**Your tasks**
1. According to the introduction on Characterie, in what year did Timothy Bright publish his book on shorthand?
2. In the introduction on Characterie, explain why contemporary students likely had trouble learning Bright's system.

**Passage provided**
● ● ● ●
**Characterie: A modern introduction** by Brent Werness ![](./index/to_be_or_not.svg) # Introduction In 1588, Timothy Bright published *Characterie. An Arte of shorte, swifte, and secrete writing by character.* This book described the very first published shorthand for the English language, and it ignited a flurry of activity in shorthand that gripped Elizabethan England. People started using this new found skill to document sermons and plays live, and in some cases even potentially providing versions of things like Shakespeare's plays that survive to this day. It is a shorthand system primarily based not on sounds or spelling, but on concepts, synonyms, and antonyms. Nothing similar is known before and, aside from some near duplicate systems, nothing like it has been produced since. Despite this unique position in history, the system is poorly known. The only existing manual is written in Early Modern English, and is almost exclusively available through an 1888 reprint that is riddled with errors. Even the original manual was very sparse with examples and adopted a difficult structure which likely meant that contemporary students struggled to learn the system. This book aims to be an entirely new manual that rectifies the inconsistencies, provides a vastly larger set of examples, and hopefully delivers the smoothest learning process in the over 400 years since the first work was published. Even if I fall short of this goal, I hope that this lets many new people appreciate the intellectual achievement of Timothy Bright in creating something truly new. > So haſt thou the art of ſhort, ſwifte, and ſecrete writing, none comparable. > > Farewell. > > -- Timothy Bright !!!
● ● ● ●
Saved entries:

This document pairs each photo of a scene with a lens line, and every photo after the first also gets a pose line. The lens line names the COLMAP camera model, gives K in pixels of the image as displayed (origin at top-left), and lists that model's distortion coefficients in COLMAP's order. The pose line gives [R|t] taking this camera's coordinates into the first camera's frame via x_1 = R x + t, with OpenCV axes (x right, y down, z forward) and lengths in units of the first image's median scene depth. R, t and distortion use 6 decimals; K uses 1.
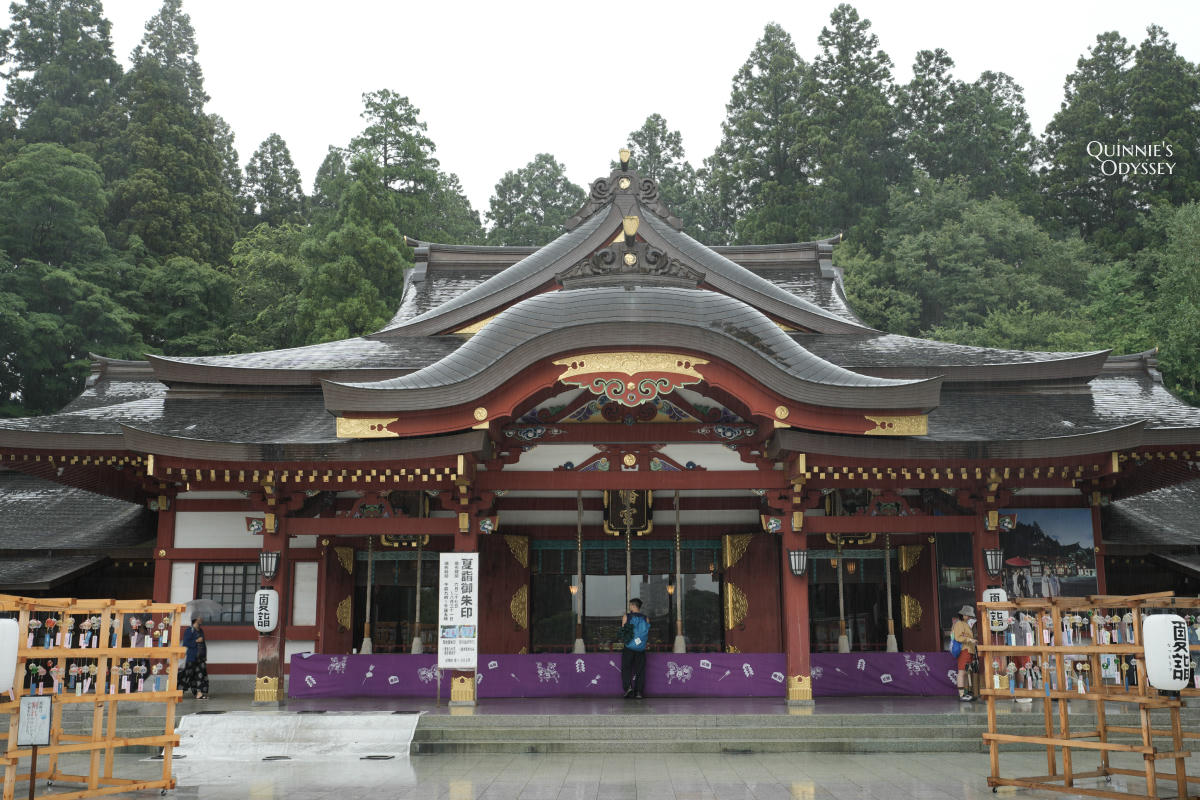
lens RADIAL K [[1204.0, 0, 602.9], [0, 1204.0, 402.8], [0, 0, 1]] dist [-0.030015, 0.000000]
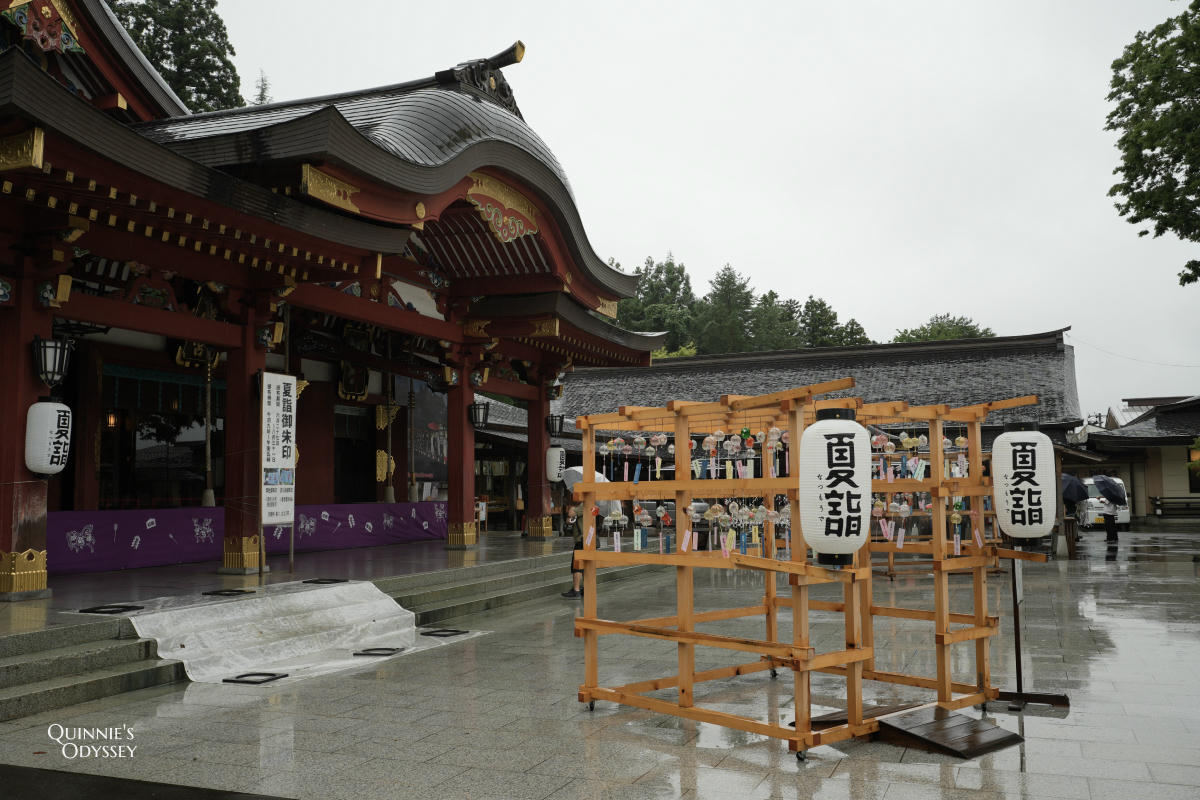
lens RADIAL K [[1051.0, 0, 601.2], [0, 1051.0, 399.2], [0, 0, 1]] dist [-0.045578, 0.000960]
pose [[0.364497, 0.078469, 0.927893, -0.661624], [-0.162157, 0.986568, -0.019732, 0.121308], [-0.916977, -0.143273, 0.372325, 0.570073]]
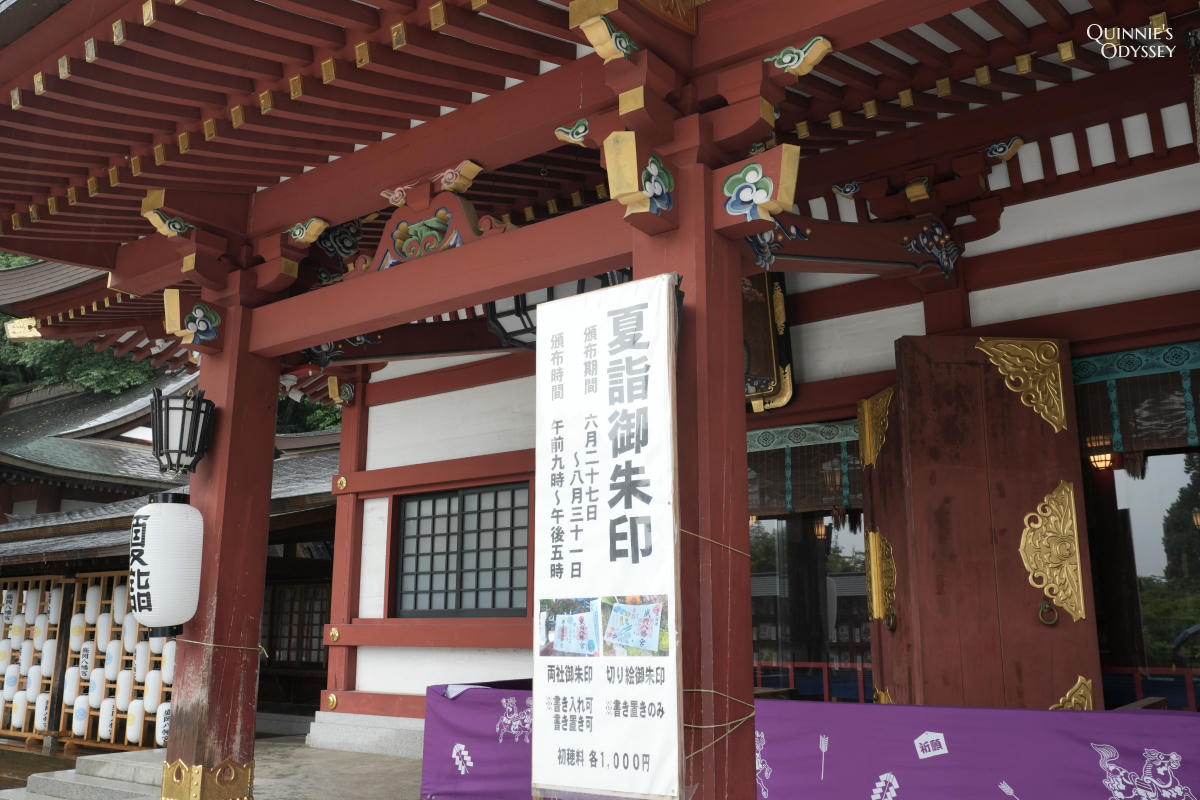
lens RADIAL K [[1033.9, 0, 599.0], [0, 1033.9, 400.8], [0, 0, 1]] dist [-0.030875, 0.015131]
pose [[0.811576, -0.125455, -0.570619, -0.006870], [0.107208, 0.992068, -0.065634, 0.160682], [0.574327, -0.007909, 0.818588, 0.839931]]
● ● ● ●
**Solution set**
1. 1588

2. The original manual gave very few examples and used a difficult structure. The introduction says this likely meant that contemporary students struggled to learn the system.